> _About this exercise_
Would you retype the whole listing exactly?

> _Extracted material_
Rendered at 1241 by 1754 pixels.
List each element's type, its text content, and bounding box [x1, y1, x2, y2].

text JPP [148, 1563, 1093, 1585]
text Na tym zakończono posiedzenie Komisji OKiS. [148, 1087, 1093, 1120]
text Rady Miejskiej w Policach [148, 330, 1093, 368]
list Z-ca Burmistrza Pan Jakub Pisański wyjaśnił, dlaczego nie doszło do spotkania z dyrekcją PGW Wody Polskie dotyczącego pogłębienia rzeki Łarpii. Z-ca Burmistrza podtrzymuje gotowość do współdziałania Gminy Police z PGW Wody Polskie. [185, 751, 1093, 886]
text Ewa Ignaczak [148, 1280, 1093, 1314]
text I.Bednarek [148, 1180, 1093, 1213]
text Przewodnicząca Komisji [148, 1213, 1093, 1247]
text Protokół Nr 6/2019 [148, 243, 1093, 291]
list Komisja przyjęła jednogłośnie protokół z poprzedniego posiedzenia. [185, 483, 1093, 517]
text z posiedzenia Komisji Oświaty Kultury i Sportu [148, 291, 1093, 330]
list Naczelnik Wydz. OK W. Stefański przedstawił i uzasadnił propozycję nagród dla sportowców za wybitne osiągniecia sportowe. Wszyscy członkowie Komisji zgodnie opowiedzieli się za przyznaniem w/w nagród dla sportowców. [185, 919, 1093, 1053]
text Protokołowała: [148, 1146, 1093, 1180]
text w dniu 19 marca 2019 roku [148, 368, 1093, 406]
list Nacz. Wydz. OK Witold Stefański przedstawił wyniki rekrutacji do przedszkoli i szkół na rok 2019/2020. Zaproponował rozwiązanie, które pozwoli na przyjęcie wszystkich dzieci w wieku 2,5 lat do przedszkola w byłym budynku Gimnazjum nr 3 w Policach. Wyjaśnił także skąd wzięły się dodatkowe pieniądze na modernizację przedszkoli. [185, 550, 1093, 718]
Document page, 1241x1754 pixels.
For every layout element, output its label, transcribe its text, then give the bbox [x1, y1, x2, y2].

> _Answer space_
Rendered at 1241 by 1754 pixels.
List each element's type, its text content, and bounding box [x1, y1, x2, y2].

text JPP [148, 1563, 1093, 1585]
text Na tym zakończono posiedzenie Komisji OKiS. [148, 1087, 1093, 1120]
text Rady Miejskiej w Policach [148, 330, 1093, 368]
list Z-ca Burmistrza Pan Jakub Pisański wyjaśnił, dlaczego nie doszło do spotkania z dyrekcją PGW Wody Polskie dotyczącego pogłębienia rzeki Łarpii. Z-ca Burmistrza podtrzymuje gotowość do współdziałania Gminy Police z PGW Wody Polskie. [185, 751, 1093, 886]
text Ewa Ignaczak [148, 1280, 1093, 1314]
text I.Bednarek [148, 1180, 1093, 1213]
text Przewodnicząca Komisji [148, 1213, 1093, 1247]
text Protokół Nr 6/2019 [148, 243, 1093, 291]
list Komisja przyjęła jednogłośnie protokół z poprzedniego posiedzenia. [185, 483, 1093, 517]
text z posiedzenia Komisji Oświaty Kultury i Sportu [148, 291, 1093, 330]
list Naczelnik Wydz. OK W. Stefański przedstawił i uzasadnił propozycję nagród dla sportowców za wybitne osiągniecia sportowe. Wszyscy członkowie Komisji zgodnie opowiedzieli się za przyznaniem w/w nagród dla sportowców. [185, 919, 1093, 1053]
text Protokołowała: [148, 1146, 1093, 1180]
text w dniu 19 marca 2019 roku [148, 368, 1093, 406]
list Nacz. Wydz. OK Witold Stefański przedstawił wyniki rekrutacji do przedszkoli i szkół na rok 2019/2020. Zaproponował rozwiązanie, które pozwoli na przyjęcie wszystkich dzieci w wieku 2,5 lat do przedszkola w byłym budynku Gimnazjum nr 3 w Policach. Wyjaśnił także skąd wzięły się dodatkowe pieniądze na modernizację przedszkoli. [185, 550, 1093, 718]
Document page, 1241x1754 pixels.
For every layout element, output its label, transcribe its text, then give the bbox [x1, y1, x2, y2].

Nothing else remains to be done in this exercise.